◆ **Goal of the exercise**
Leave out the pictures and transcribe the rest of the records exactly.

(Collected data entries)

»»

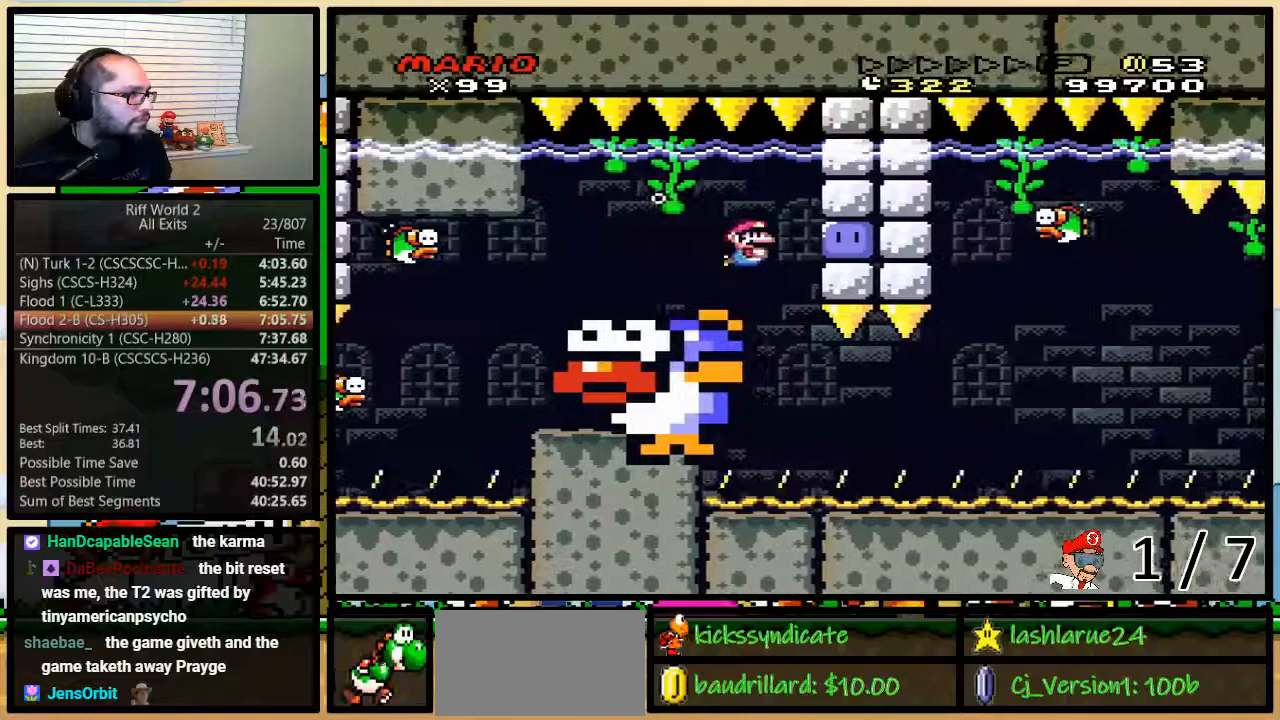
{"buttons": ["Y", "DPAD_DOWN"], "events": [[100, "B", "up"], [167, "Y", "up"], [317, "DPAD_LEFT", "down"], [317, "DPAD_RIGHT", "up"], [317, "Y", "down"], [417, "DPAD_LEFT", "up"]]}
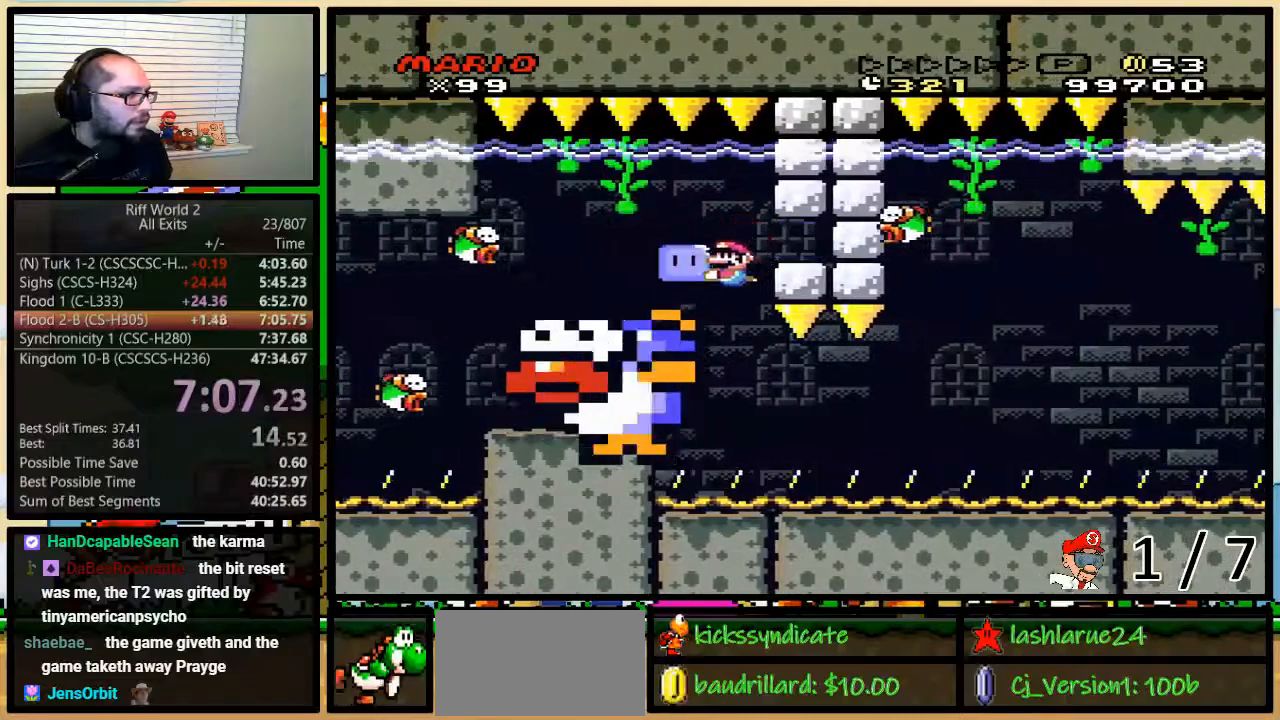
{"buttons": ["Y", "DPAD_DOWN"], "events": [[33, "Y", "up"], [100, "Y", "down"], [200, "B", "down"], [300, "B", "up"]]}
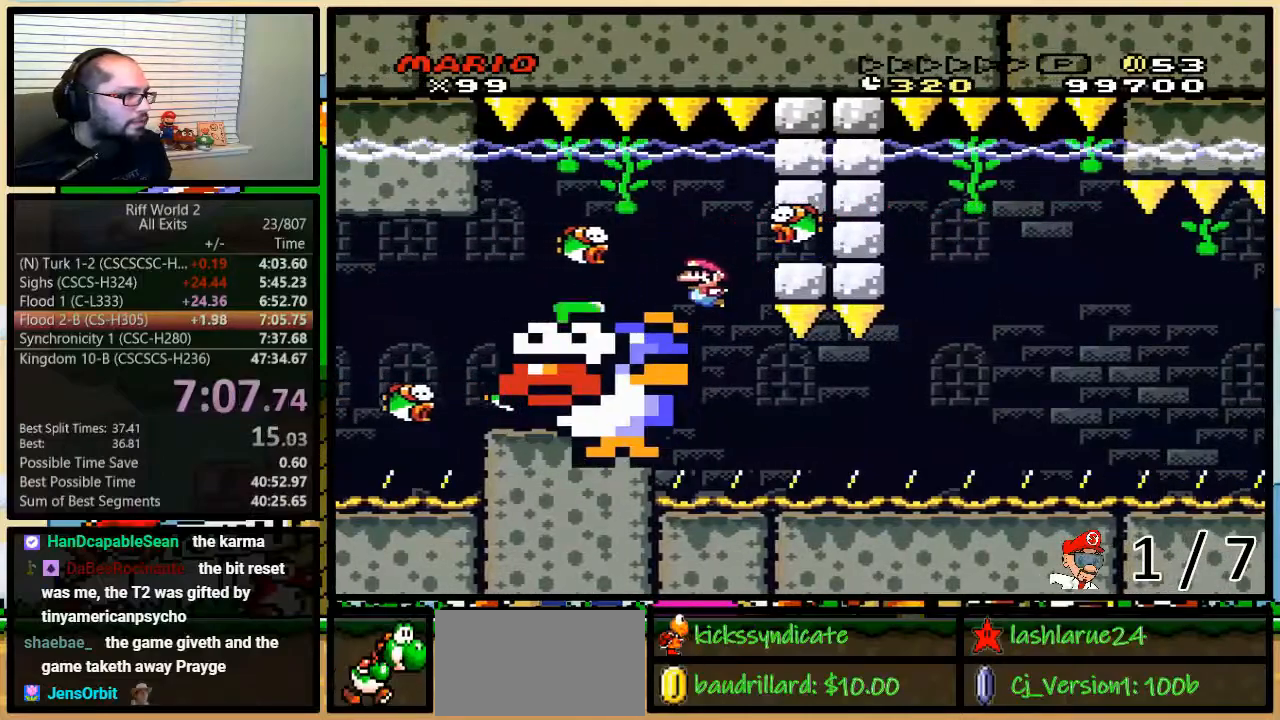
{"buttons": ["Y", "DPAD_DOWN"], "events": [[300, "B", "down"], [383, "B", "up"]]}
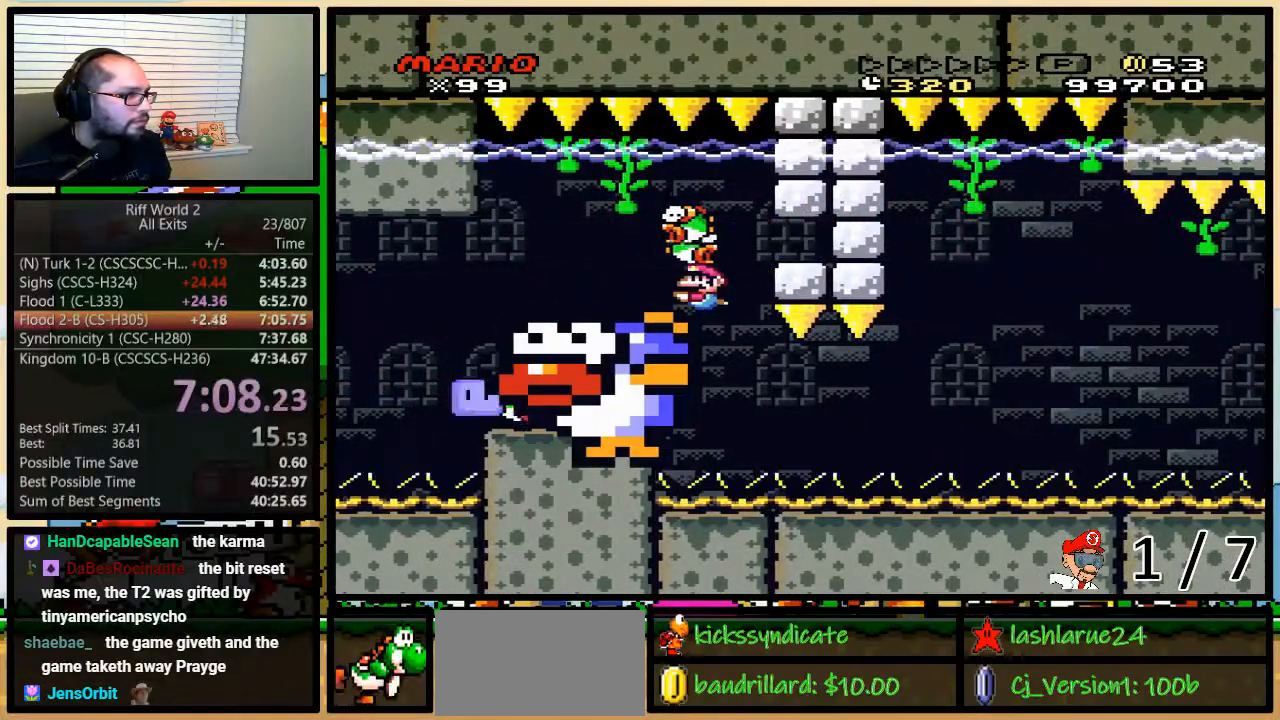
{"buttons": ["Y", "DPAD_DOWN", "DPAD_RIGHT"], "events": [[300, "B", "down"], [417, "B", "up"], [450, "DPAD_RIGHT", "down"]]}
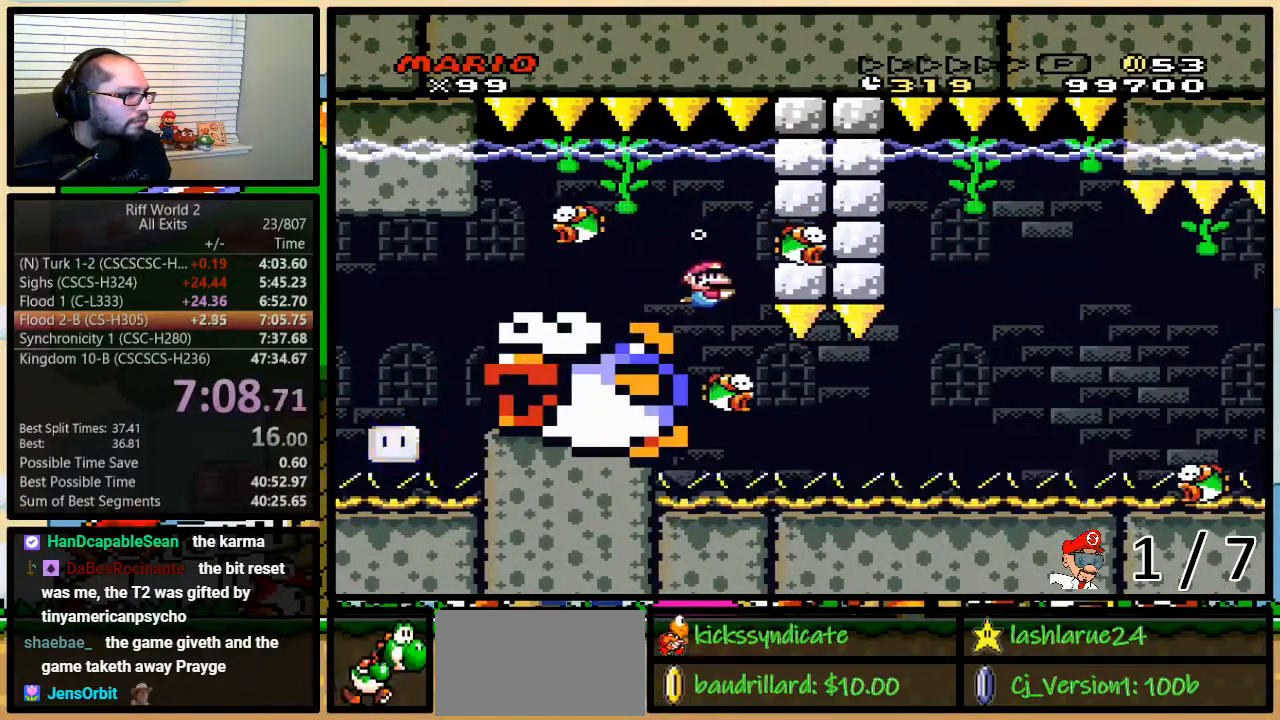
{"buttons": ["Y", "DPAD_DOWN"], "events": [[83, "DPAD_RIGHT", "up"], [367, "B", "down"], [450, "B", "up"]]}
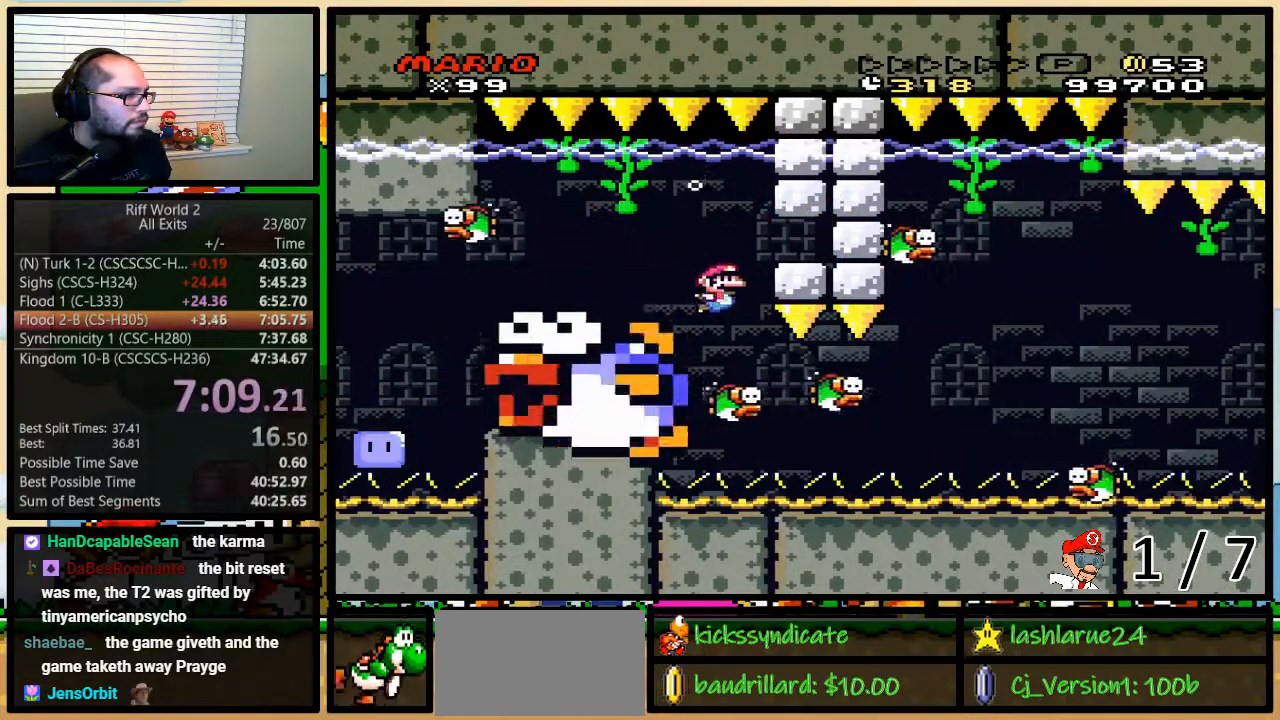
{"buttons": ["Y", "DPAD_DOWN"], "events": []}
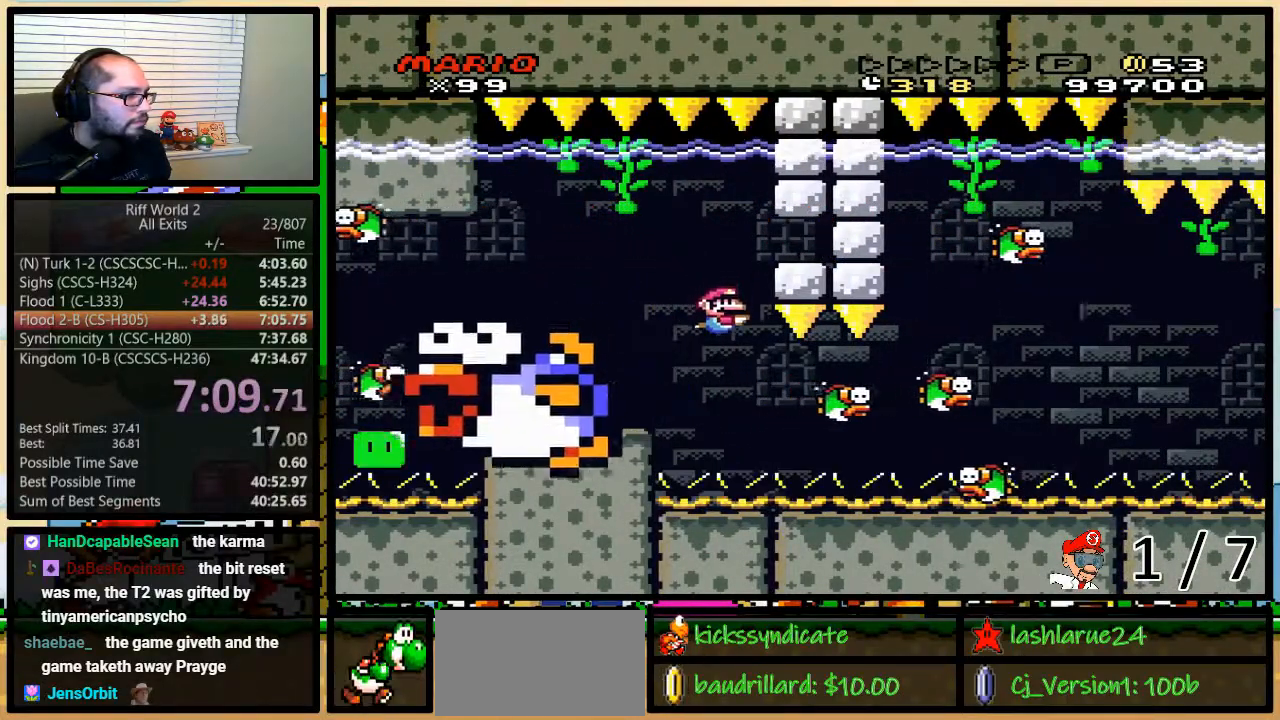
{"buttons": ["Y", "DPAD_DOWN", "DPAD_RIGHT"], "events": [[267, "DPAD_RIGHT", "down"]]}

««

◆ **Your response**
{"buttons": ["Y", "DPAD_DOWN"], "events": [[100, "B", "up"], [167, "Y", "up"], [317, "DPAD_LEFT", "down"], [317, "DPAD_RIGHT", "up"], [317, "Y", "down"], [417, "DPAD_LEFT", "up"]]}
{"buttons": ["Y", "DPAD_DOWN"], "events": [[33, "Y", "up"], [100, "Y", "down"], [200, "B", "down"], [300, "B", "up"]]}
{"buttons": ["Y", "DPAD_DOWN"], "events": [[300, "B", "down"], [383, "B", "up"]]}
{"buttons": ["Y", "DPAD_DOWN", "DPAD_RIGHT"], "events": [[300, "B", "down"], [417, "B", "up"], [450, "DPAD_RIGHT", "down"]]}
{"buttons": ["Y", "DPAD_DOWN"], "events": [[83, "DPAD_RIGHT", "up"], [367, "B", "down"], [450, "B", "up"]]}
{"buttons": ["Y", "DPAD_DOWN"], "events": []}
{"buttons": ["Y", "DPAD_DOWN", "DPAD_RIGHT"], "events": [[267, "DPAD_RIGHT", "down"]]}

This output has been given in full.